▶ WHAT THE TASK REQUIRES
Rewrite the items below, putting "image" wherever "photo" appears and keeping everything else the same. Omit the pictures from your version.

▶ RAW DATA
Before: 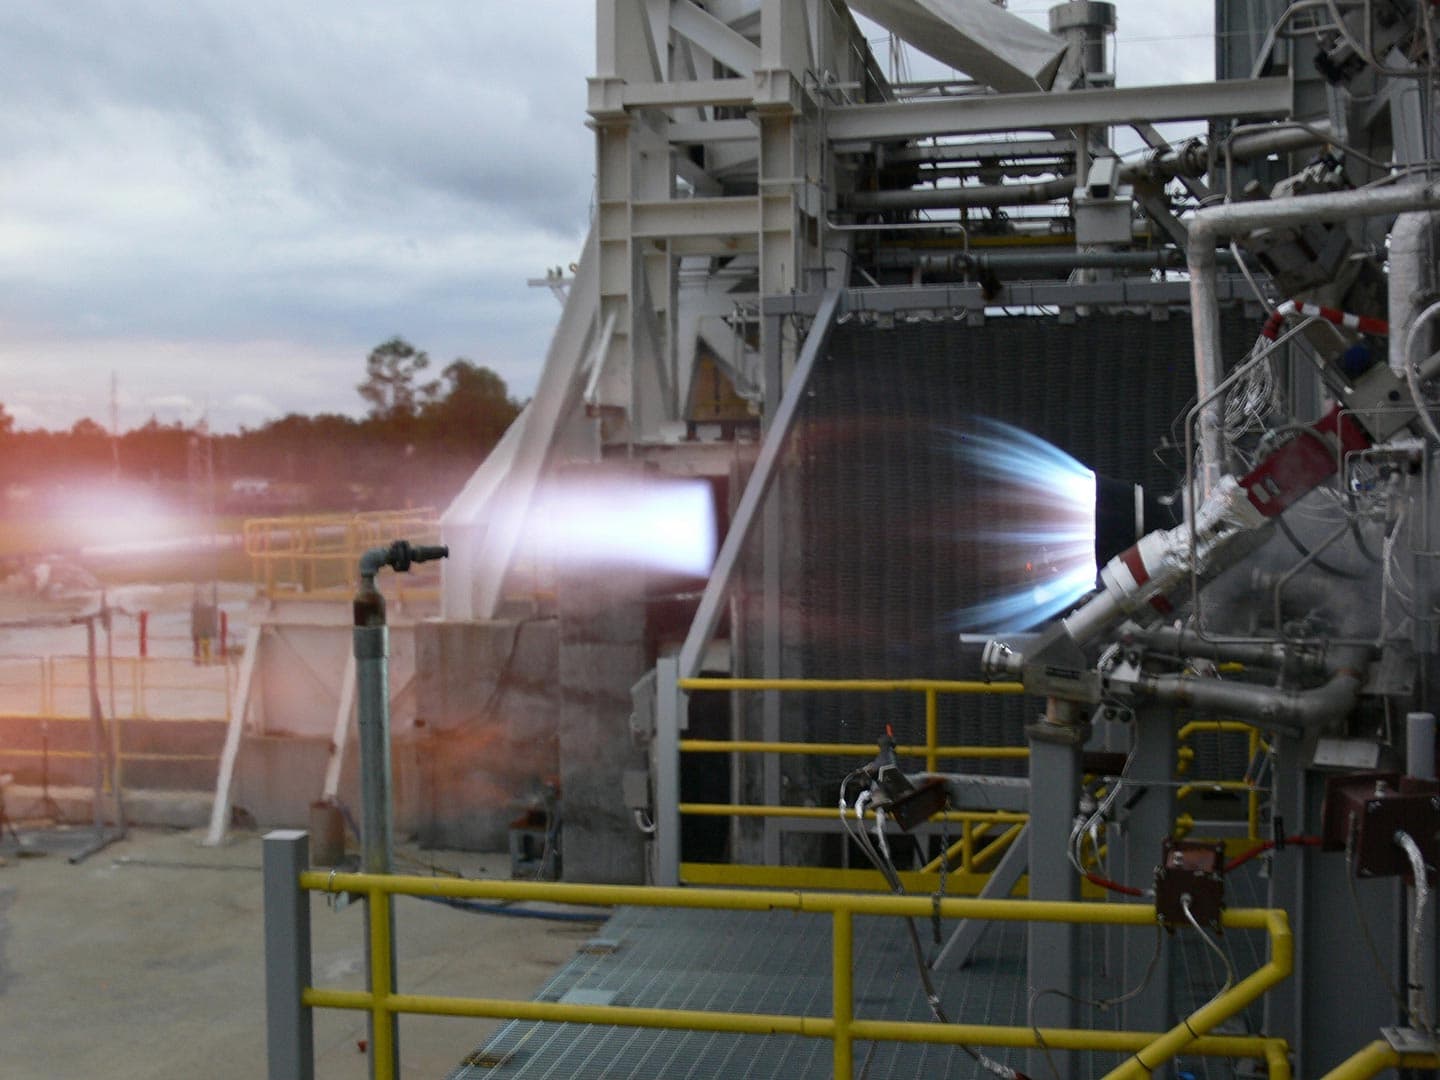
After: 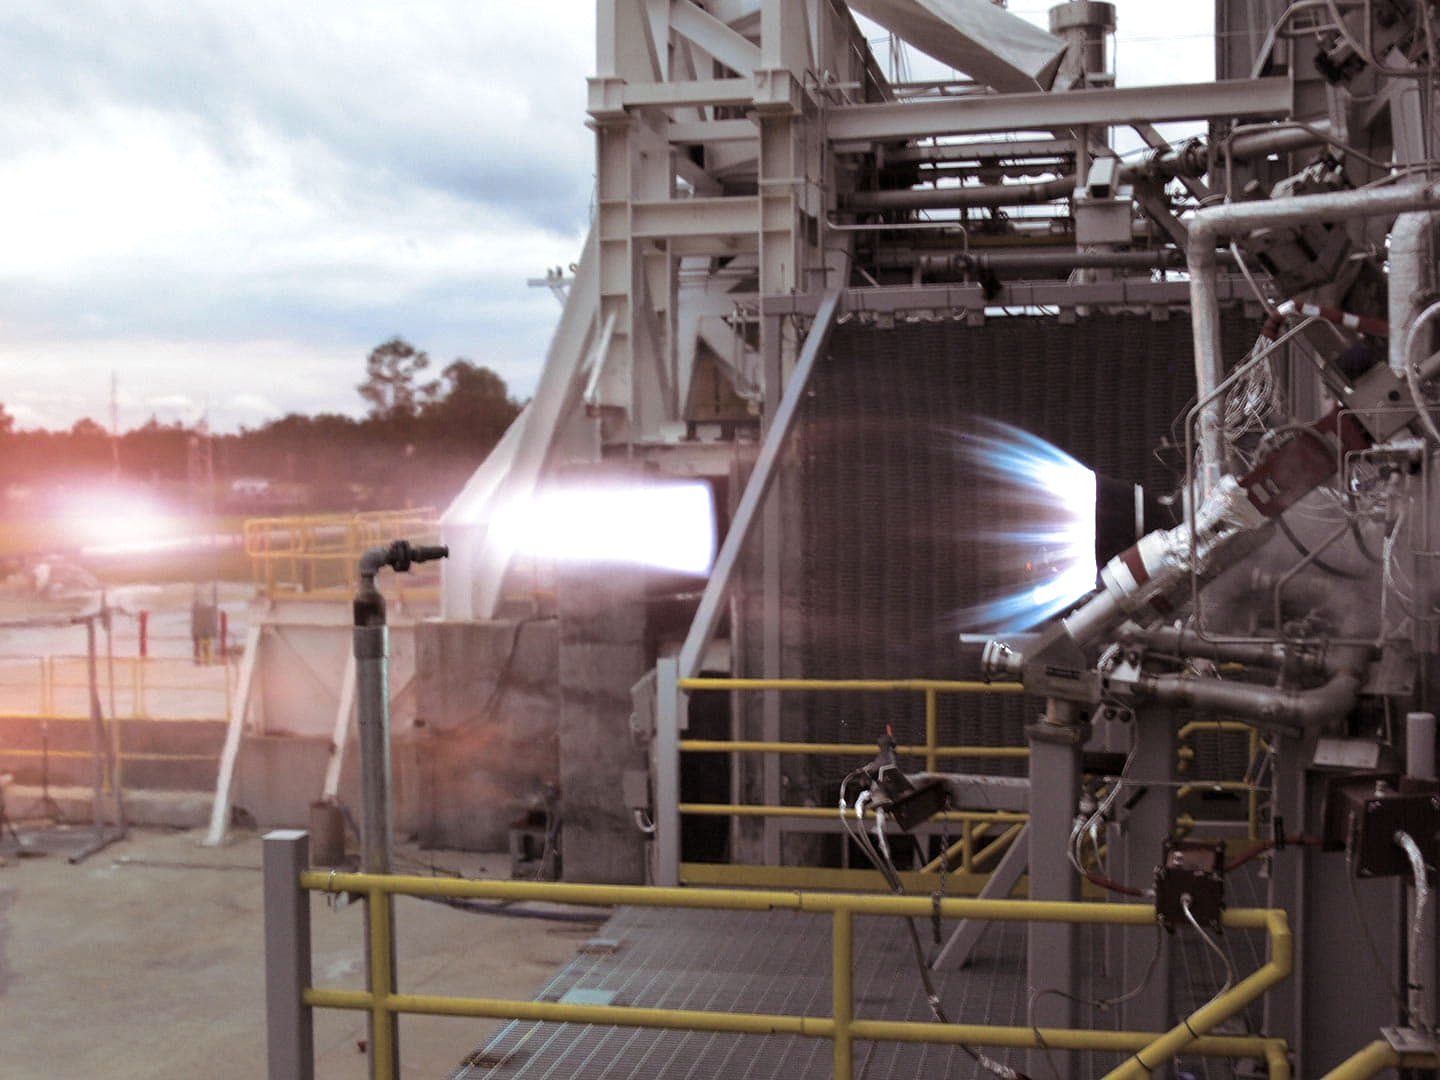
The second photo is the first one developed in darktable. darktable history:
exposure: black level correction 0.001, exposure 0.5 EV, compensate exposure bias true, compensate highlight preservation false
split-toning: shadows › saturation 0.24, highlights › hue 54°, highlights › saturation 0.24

▶ OUTPUT OF THE EXERCISE
Before: 
After: 
The second image is the first one developed in darktable. darktable history:
exposure: black level correction 0.001, exposure 0.5 EV, compensate exposure bias true, compensate highlight preservation false
split-toning: shadows › saturation 0.24, highlights › hue 54°, highlights › saturation 0.24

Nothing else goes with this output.